Ford signals the beginning of a meeting by lighting his pipe and waving it. If a speaker wanders off the subject or takes too long, the President is apt to start fidgeting with his telltale pipe or ask somebody else for his opinion. "He is never rude," says a White House aide, "but he makes things move. He has not lost his human touch, though there is a sharper edge."
James Lynn, director of the Office of Management and Budget, gives the President credit for bringing fresh ideas to almost any subject. "In meeting after meeting," says Lynn, "he comes up with an amended option that improves our position. I say that with some chagrin because I've got an ego of my own, and after my office puts in literally hundreds of hours of work on these things, I feel a certain dismay that he has brought up something we did not think of."

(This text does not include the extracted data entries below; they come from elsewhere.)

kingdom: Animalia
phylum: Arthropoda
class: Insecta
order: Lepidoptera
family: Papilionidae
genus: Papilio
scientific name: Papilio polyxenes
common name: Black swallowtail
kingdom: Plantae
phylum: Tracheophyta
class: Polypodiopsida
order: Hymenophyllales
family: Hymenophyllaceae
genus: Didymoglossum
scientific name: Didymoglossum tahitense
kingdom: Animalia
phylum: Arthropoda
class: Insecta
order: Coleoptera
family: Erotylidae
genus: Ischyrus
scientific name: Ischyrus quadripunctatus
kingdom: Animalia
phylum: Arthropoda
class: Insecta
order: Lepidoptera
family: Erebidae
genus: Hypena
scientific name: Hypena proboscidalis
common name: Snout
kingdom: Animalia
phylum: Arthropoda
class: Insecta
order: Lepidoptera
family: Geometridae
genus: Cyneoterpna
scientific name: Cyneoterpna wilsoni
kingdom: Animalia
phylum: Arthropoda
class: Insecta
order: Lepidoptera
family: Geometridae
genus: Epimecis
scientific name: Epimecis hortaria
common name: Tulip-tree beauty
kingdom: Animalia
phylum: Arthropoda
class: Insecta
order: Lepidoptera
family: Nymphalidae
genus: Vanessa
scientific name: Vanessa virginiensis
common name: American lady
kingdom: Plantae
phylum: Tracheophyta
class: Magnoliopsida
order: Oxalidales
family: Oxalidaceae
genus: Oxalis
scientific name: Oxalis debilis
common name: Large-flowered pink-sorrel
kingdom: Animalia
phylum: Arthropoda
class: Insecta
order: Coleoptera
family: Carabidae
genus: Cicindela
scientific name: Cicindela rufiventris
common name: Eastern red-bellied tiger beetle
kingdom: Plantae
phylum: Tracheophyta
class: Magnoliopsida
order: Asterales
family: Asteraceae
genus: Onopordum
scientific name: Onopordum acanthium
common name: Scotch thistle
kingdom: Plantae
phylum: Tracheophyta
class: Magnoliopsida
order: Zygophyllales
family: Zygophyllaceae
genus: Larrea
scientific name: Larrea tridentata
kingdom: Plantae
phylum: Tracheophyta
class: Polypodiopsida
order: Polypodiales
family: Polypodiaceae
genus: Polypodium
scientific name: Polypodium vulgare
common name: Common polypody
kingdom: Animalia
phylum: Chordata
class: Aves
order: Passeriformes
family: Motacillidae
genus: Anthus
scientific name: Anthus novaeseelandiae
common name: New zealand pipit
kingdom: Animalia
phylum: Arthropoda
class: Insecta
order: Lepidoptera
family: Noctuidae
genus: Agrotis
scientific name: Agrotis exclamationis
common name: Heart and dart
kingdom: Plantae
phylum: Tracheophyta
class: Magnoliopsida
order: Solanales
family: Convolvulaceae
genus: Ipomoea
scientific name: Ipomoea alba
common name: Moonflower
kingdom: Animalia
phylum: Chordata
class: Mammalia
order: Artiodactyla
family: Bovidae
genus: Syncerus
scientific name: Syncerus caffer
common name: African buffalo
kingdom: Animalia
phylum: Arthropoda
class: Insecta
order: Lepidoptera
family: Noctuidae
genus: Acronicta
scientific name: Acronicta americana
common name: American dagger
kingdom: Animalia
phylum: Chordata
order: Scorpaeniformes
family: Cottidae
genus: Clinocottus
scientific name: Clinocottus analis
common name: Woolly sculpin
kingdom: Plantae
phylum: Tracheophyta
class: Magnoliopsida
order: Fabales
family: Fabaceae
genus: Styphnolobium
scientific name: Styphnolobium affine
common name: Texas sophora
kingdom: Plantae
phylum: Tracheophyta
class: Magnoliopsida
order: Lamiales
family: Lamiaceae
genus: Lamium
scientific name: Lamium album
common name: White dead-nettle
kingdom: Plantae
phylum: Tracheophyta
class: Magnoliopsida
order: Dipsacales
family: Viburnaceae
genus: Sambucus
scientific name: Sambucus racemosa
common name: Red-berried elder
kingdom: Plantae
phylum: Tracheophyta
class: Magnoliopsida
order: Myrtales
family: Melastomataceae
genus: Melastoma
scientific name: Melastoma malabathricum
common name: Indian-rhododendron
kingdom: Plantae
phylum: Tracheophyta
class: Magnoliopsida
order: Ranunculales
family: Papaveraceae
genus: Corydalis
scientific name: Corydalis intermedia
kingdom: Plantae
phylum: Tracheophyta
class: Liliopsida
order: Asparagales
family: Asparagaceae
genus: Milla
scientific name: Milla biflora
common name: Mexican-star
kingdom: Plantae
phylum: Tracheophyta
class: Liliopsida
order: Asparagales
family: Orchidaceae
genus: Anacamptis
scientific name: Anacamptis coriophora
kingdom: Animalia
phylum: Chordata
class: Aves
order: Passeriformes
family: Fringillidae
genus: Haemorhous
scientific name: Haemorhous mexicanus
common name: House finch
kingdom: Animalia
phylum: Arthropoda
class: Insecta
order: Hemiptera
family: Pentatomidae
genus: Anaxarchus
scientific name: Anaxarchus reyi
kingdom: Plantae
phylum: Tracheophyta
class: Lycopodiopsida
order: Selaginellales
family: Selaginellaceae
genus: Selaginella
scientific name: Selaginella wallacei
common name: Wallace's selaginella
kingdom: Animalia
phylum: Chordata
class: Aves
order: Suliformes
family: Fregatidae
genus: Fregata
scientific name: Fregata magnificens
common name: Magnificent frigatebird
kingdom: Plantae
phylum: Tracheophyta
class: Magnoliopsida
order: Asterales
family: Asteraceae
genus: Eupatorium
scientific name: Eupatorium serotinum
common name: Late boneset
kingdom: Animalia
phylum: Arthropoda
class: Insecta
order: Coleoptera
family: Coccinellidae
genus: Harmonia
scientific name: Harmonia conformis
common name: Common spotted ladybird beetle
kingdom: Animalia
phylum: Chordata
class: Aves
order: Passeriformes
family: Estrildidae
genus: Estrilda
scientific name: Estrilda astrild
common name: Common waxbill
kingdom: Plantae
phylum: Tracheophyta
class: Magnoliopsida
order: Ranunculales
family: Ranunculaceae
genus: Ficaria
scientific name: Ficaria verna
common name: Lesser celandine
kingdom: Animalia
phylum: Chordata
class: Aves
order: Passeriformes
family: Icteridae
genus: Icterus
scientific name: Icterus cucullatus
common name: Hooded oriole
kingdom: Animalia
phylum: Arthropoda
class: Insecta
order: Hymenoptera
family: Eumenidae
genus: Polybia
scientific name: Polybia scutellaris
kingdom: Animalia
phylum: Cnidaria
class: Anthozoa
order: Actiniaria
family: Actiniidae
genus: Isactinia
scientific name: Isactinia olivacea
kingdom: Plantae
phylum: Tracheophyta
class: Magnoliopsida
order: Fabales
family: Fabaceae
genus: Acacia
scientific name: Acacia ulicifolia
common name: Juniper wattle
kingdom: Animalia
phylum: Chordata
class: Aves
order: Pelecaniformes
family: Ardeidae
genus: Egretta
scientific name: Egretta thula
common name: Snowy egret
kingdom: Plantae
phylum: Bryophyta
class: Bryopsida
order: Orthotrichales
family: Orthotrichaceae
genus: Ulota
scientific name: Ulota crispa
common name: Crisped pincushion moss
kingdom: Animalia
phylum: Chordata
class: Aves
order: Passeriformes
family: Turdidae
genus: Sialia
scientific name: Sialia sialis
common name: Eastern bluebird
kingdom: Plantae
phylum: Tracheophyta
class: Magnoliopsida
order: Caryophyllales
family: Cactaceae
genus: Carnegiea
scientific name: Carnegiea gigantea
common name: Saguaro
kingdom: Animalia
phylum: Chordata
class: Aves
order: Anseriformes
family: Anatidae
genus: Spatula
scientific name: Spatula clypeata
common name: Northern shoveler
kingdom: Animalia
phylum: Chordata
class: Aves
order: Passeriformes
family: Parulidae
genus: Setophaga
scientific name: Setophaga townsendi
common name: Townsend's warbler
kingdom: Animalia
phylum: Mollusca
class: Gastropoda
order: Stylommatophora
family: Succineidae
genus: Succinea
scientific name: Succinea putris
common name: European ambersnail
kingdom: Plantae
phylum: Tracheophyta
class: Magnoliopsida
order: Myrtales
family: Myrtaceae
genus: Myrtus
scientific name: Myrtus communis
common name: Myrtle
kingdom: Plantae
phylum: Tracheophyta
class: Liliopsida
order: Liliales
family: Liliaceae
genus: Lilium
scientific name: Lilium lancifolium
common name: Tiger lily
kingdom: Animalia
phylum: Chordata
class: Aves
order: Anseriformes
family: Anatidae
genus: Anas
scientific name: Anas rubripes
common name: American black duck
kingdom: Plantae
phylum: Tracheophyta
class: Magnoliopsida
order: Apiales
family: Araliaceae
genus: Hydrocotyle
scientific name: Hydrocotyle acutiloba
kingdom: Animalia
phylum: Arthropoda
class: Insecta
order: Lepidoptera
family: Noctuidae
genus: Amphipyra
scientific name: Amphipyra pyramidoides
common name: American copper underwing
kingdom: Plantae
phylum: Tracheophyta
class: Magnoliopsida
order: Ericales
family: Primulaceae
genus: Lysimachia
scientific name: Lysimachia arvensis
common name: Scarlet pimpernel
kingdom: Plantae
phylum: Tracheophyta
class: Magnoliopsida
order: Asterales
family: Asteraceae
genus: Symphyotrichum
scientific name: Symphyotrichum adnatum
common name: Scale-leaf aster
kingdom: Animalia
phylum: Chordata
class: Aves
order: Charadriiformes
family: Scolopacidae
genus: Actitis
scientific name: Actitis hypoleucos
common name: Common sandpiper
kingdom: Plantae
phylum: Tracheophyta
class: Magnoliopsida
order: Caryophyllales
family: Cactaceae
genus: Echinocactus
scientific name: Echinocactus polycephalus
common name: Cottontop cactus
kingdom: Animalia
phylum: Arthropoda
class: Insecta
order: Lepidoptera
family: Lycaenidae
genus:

In the interest of a free and open exchange of ideas, Ford has assembled one of the most impressive Cabinets in recent history. All of its members have had distinguished careers in their respective fields, and five of them hold doctorates. Attorney General Edward Levi, formerly president of the University of Chicago, is rebuilding the Justice Department that was so badly compromised during the Nixon years. Secretary of Labor John Dunlop, a former economics professor and dean at Harvard, has made a specialty of union negotiations. F. David Mathews, Ford's nominee for Secretary of Health, Education and Welfare, was president of the University of Alabama for six years. And Henry Kissinger and Secretary of Defense James Schlesinger, both inherited from Nixon, remain the Cabinet's heavyweights.